The visit of the Chinese premier Wen Jiabao to the UK this week naturally makes one ponder the role of China in the world economy. After years of China selling us cheap clothing and electronics, British and American consumers are getting used to paying a lot more for their imports as their currencies slide gracefully towards oblivion, thanks to quantitative easing. In China, meanwhile, the expansion of the cities and the movement of people off the land is turning the economy more middle class – more interested to supply its own needs rather than be cheap producers for the rest of the world.

British and, particularly, American influence in world affairs has been given a knock by the financial crisis. China was already catching up fast, in terms of overall GDP at least, if not per-capita. The crisis is just hastening the eclipse of the West. The old G8 hardly matters these days, it is the G20 that pushes the world economic agenda. Indeed, the emerging economies of Brazil, Russia, India, China, Mexico, Indonesia and Turkey are becoming a power in themselves. And Europe is of course embroiled in its own crisis, thanks not so much to the banking crisis as to the inconsistencies of the single currency.

On the other hand, the West's self-inflicted hurt is not really good news for China. It has its own problems. Its decades-long manipulation of the exchange rate has produced a lot of them. Inflation is alarmingly high. Growth has slowed as China's customers, like America, have been spending less. Commodity prices are rising again as other parts of the world recover.
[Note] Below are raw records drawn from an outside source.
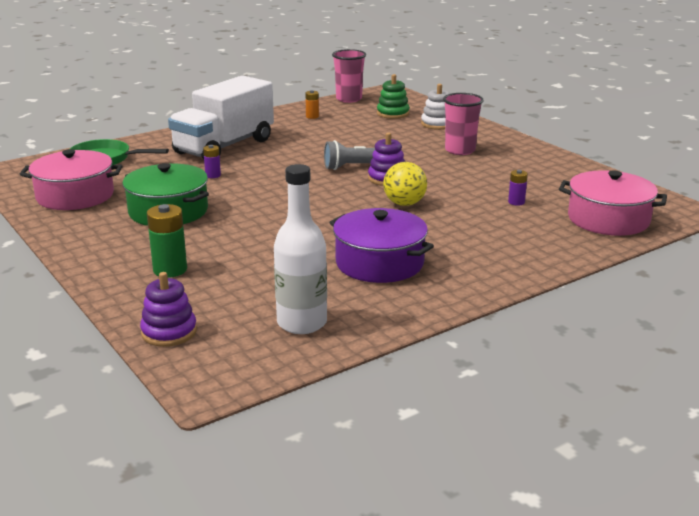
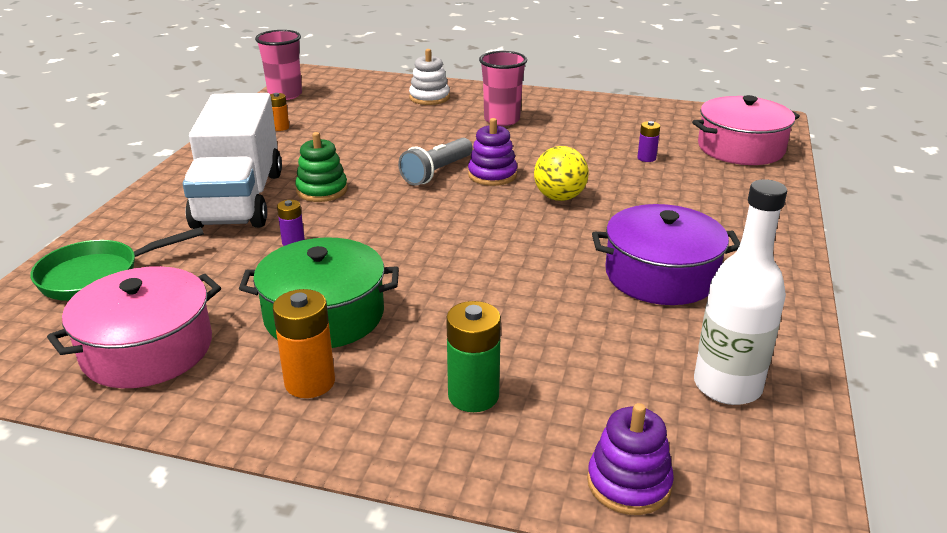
camera: 40 degrees left, 5 degrees up
green stacking toy [377,74,410,119] -> green stacking toy moved to [295,132,348,202]
none -> orange battery [273,289,335,398]

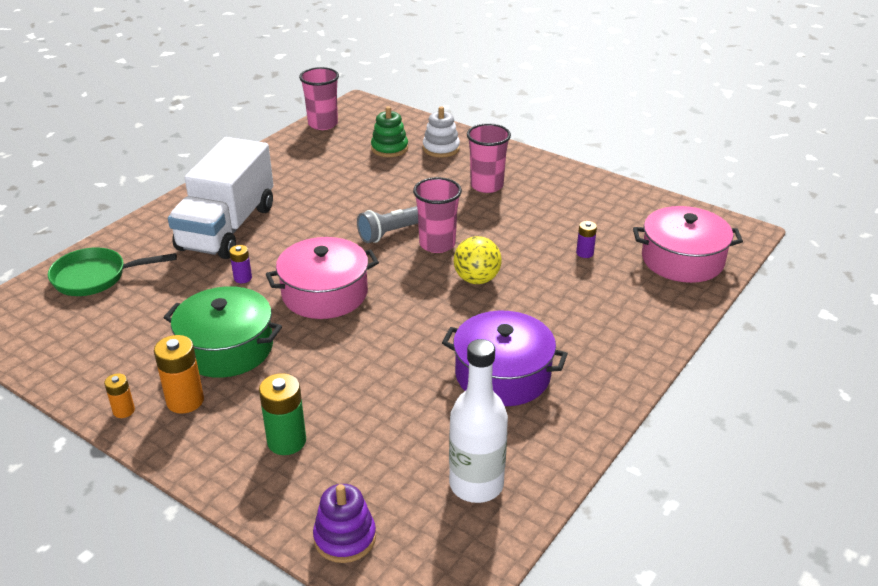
camera: 20 degrees right, 5 degrees up
pink pot [47,266,221,388] -> pink pot moved to [266,237,379,319]
orange battery [270,93,289,131] -> orange battery moved to [104,373,135,418]
green stacking toy [295,132,348,202] -> green stacking toy moved to [371,106,408,157]
purple stacking toy [468,118,517,186] -> pink cup [413,177,462,253]

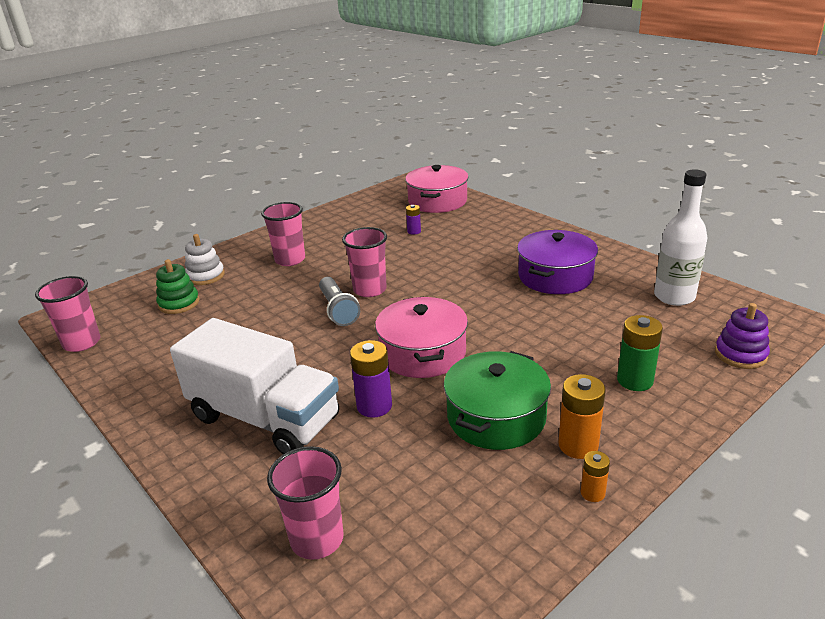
camera: 75 degrees left, 5 degrees down
green pan [48,247,177,296] -> pink cup [267,446,343,560]
purple battery [229,245,252,283] -> purple battery [350,340,392,418], size x1.75
yellow ball [454,236,501,284] -> none

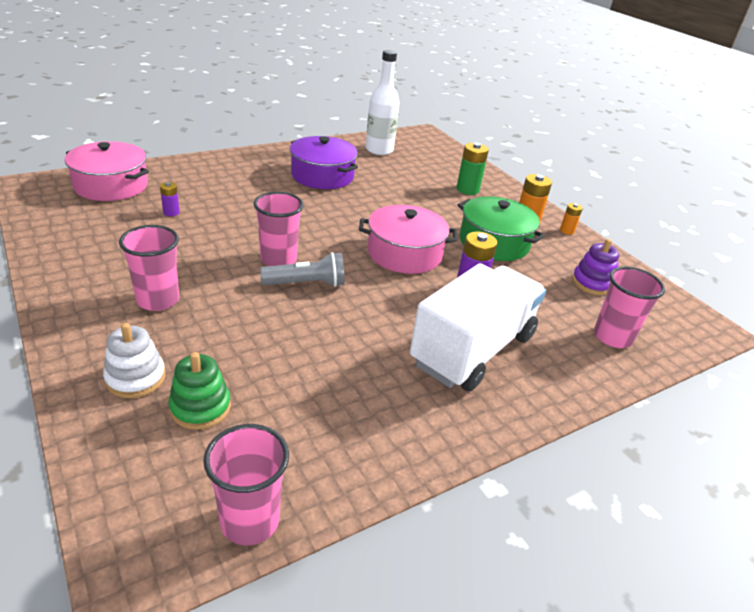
camera: 85 degrees left, 5 degrees up
purple stacking toy [715,303,770,369] -> purple stacking toy moved to [572,239,619,295]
It has a terrible demographic problems, with its ageing population and one-child policy. And when you go to China and see millions of them jabbering into their mobile phones, you wonder how the central administrators in Beijing think they can resist the rise of democracy. Sure, China is growing, more of its population are being taken out of poverty, its muscle in world affairs is getting stronger. But it would be a lot stronger still if it maintained more sensible economic policies, rather than its politicians thinking that they can defy economic laws of gravity. If China really goes capitalist, we had better all watch out.